**EXERCISE PROMPT**:
How many lines in the records below contain the word "Work"? State that number and nothing more.

**EXTRACTED RECORDS**:
>>>>
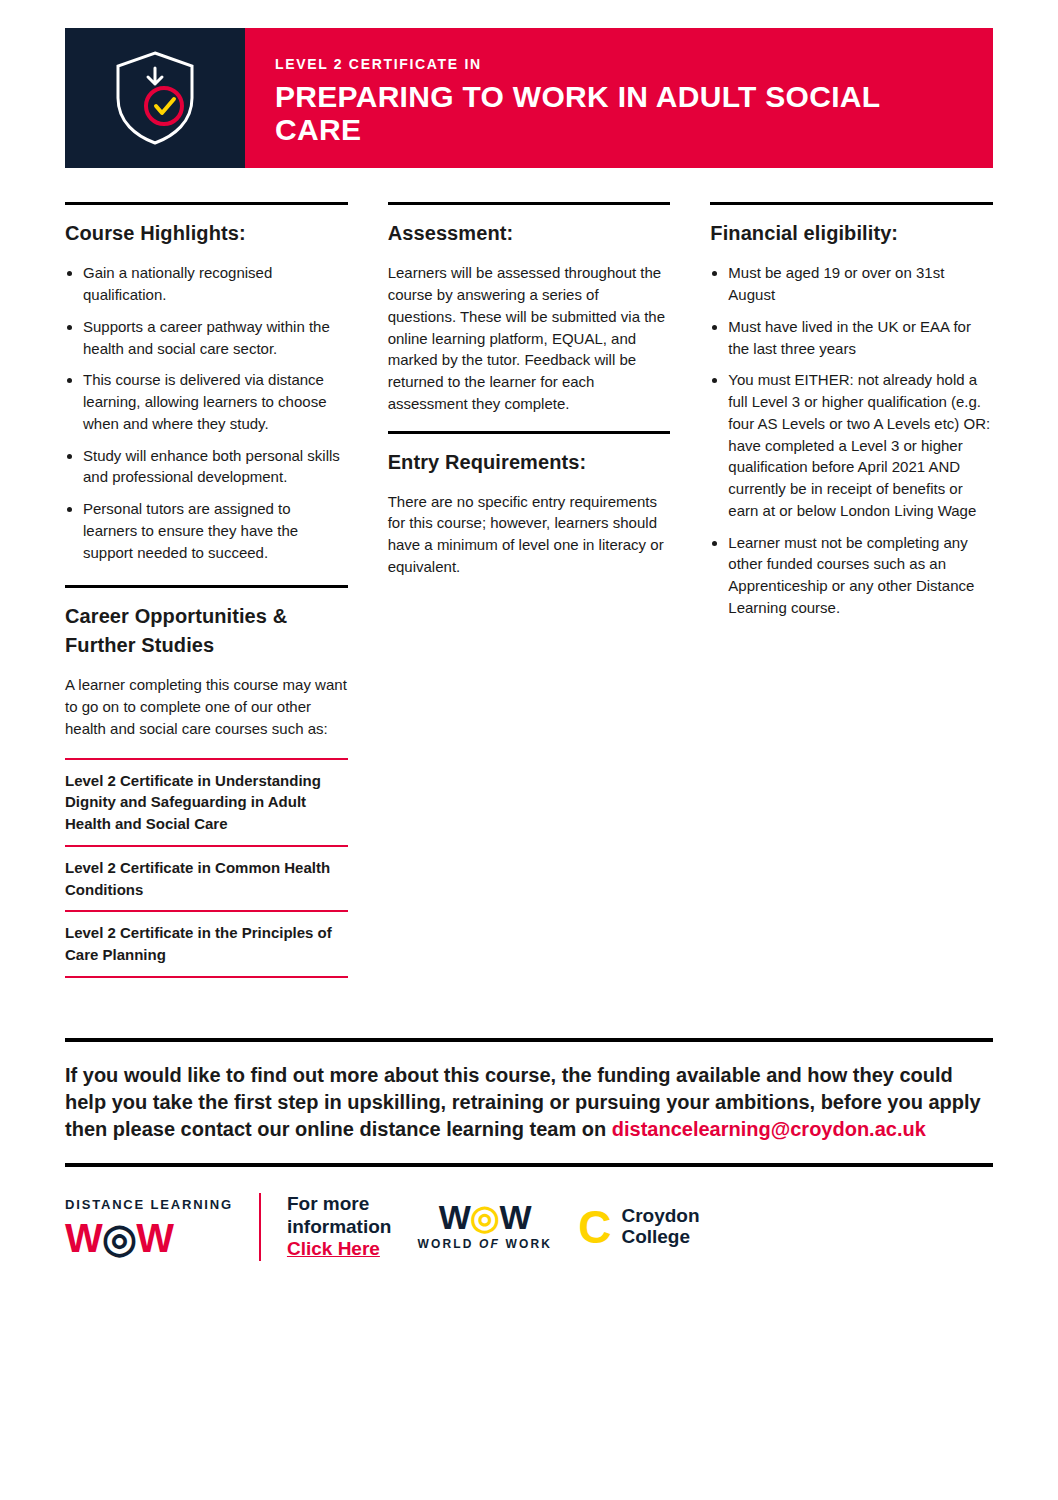Level 2 Certificate in
Preparing to Work in Adult Social Care
Course Highlights:
Gain a nationally recognised qualification.
Supports a career pathway within the health and social care sector.
This course is delivered via distance learning, allowing learners to choose when and where they study.
Study will enhance both personal skills and professional development.
Personal tutors are assigned to learners to ensure they have the support needed to succeed.
Career Opportunities & Further Studies
A learner completing this course may want to go on to complete one of our other health and social care courses such as:
Level 2 Certificate in Understanding Dignity and Safeguarding in Adult Health and Social Care
Level 2 Certificate in Common Health Conditions
Level 2 Certificate in the Principles of Care Planning
Assessment:
Learners will be assessed throughout the course by answering a series of questions. These will be submitted via the online learning platform, EQUAL, and marked by the tutor. Feedback will be returned to the learner for each assessment they complete.
Entry Requirements:
There are no specific entry requirements for this course; however, learners should have a minimum of level one in literacy or equivalent.
Financial eligibility:
Must be aged 19 or over on 31st August
Must have lived in the UK or EAA for the last three years
You must EITHER: not already hold a full Level 3 or higher qualification (e.g. four AS Levels or two A Levels etc) OR: have completed a Level 3 or higher qualification before April 2021 AND currently be in receipt of benefits or earn at or below London Living Wage
Learner must not be completing any other funded courses such as an Apprenticeship or any other Distance Learning course.
If you would like to find out more about this course, the funding available and how they could help you take the first step in upskilling, retraining or pursuing your ambitions, before you apply then please contact our online distance learning team on distancelearning@croydon.ac.uk
Distance Learning W◎W
For more
information
Click Here
W◎W World of Work
C Croydon
College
<<<<
**RESULT OF THIS TASK**:
2